1.15           Senator Lambie concurs, in part, with the remainder of the Committee's report.

Recommendation 1

1.16           Omit proposed section 155(8A) to VEA 1986 from the Veterans' Affairs Legislation Amendment (Omnibus) Bill 2017 [Provisions].

Jacqui Lambie
Senator for Tasmania

1 "Legal practitioner" is read as including a reference to any person who: holds a degree of Bachelor  of Laws, Master of Laws or Doctor of Laws or Bachelor of Legal Studies; or is otherwise qualified for admission as a barrister, solicitor, or barrister and solicitor, of the High Court or of the Supreme Court of a State or Territory. See section 147(3) VEA 1986. While there is no bar for a "legal practitioner" to assist a veteran in preliminary matters at the VRB, it can be said that s147(2)(a) VEA 1986 has served as a deterrent to a veteran seeking a legal practitioner's assistance even with preliminary matters and thus the veteran either relies upon a lay advocate or is self-represented in both preliminary matters and the hearing.

2 See section 32 of the Administrative Appeals Tribunal Act 1975. Thus, procedure in the AAT's Veterans' Appeals Division affords applicants an opportunity for full consideration and resolution of the matters when counsel is acting as an advocate.

3 The composition of the VRB, for the exercise of it powers of review, consists of traditionally three members: (1) a Principal Member or Senior Members; a (2) Service Member; and (3) one other member or various combinations that would provide a panel of three.  See section 141 VEA 1986.

4 See DVA Review of DVA-Funded ESO Advocacy and Welfare Services Final Report dated December 2010 at p. 9.

5 See DVA website "Advocacy Training and Development Program" webpage (retrieved 10 June 2017); Training and Information Program (TIP) webpage (retrieved 10 June 2017) and DVA Training and Information Program webpage (retrieved 10 June 2017).

6  Returned & Services League of Australia, Submission 6 at p. 5.

7 See generally report on Mental health of Australian Defence Force members and veterans, Senate FADT References Committee, March 2016.

8 For example, a self-represented veteran applicant at the VRB may have a diminished mental capacity due to PTSD, depression, anxiety disorder, drug or alcohol dependency or some other medical condition that impairs brain function and which may be service related. In that case, the self-represented veteran may not have been able to adequately state his or her case on the DVA claim's forms. But given the chance to attend a VRB hearing where three panel members are able to question the self-represented veteran, may enable the veteran to more fully present a successful application to the VRB instead of his or her case being summarily dismissed by the Principal Member prior to any hearing.
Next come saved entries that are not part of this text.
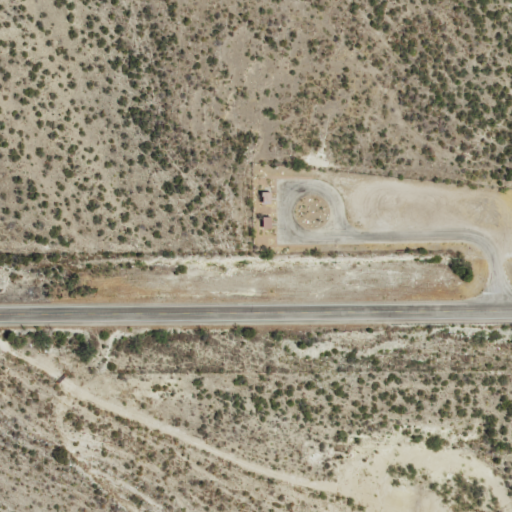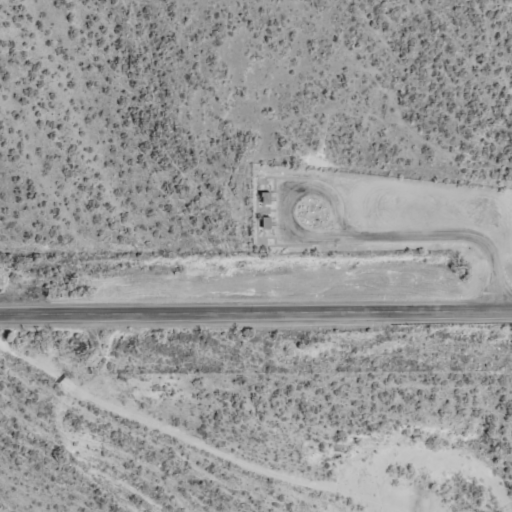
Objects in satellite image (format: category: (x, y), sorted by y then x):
building: (262, 198)
building: (260, 222)
road: (359, 236)
road: (256, 312)
road: (200, 439)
9  Slater and Gordon Lawyers, Submission 2 at p. 6.

10 Assurances by Mr Doug Humphreys, the current VRB Principal Member, to this Committee that he will only use the power in the rarest of cases and that he will not delegate the power to other Board Members or Registrars is a hollow argument and misses the point. (See VRB, Submission 8 at p. 2.) The 45th Parliament would not, per se be granting such power directly to Mr Humphreys, rather if this Parliament was to enact the proposed section 155(8A) it would be granting such power to whomever is the Principal Member of the VRB. Mr Humphreys will not be the Principal Member of the VRB in perpetuity and there is no fortune telling of how a future Principal Member will exercise such power if it was granted by this Parliament.

11 The Social Services and Child Support Division of the AAT may grant leave for a person to be represented.  See section 32(2) – (4) of the Administrative Appeals Tribunal Act 1975.

12 Department of Veterans' Affairs. List of bodies that can dismiss frivolous and vexatious (tabled 26 May 2017).

13  Remarks of Senator Gietzelt, Hansard, 29 May 1984 at p. 2048.

14 See generally VRB annual reports ranging from years 1999 to 2016. For example, in reporting year 2015-16 there were 2,804 applications lodged with the VRB. A decade ago, in reporting year 2005-06 there were 4,497 lodged applications. This shows that there were 1,693 fewer cases lodged in the most recent reporting year compared to a decade ago

15  Slater and Gordon Lawyers, Submission 2 at p. 6.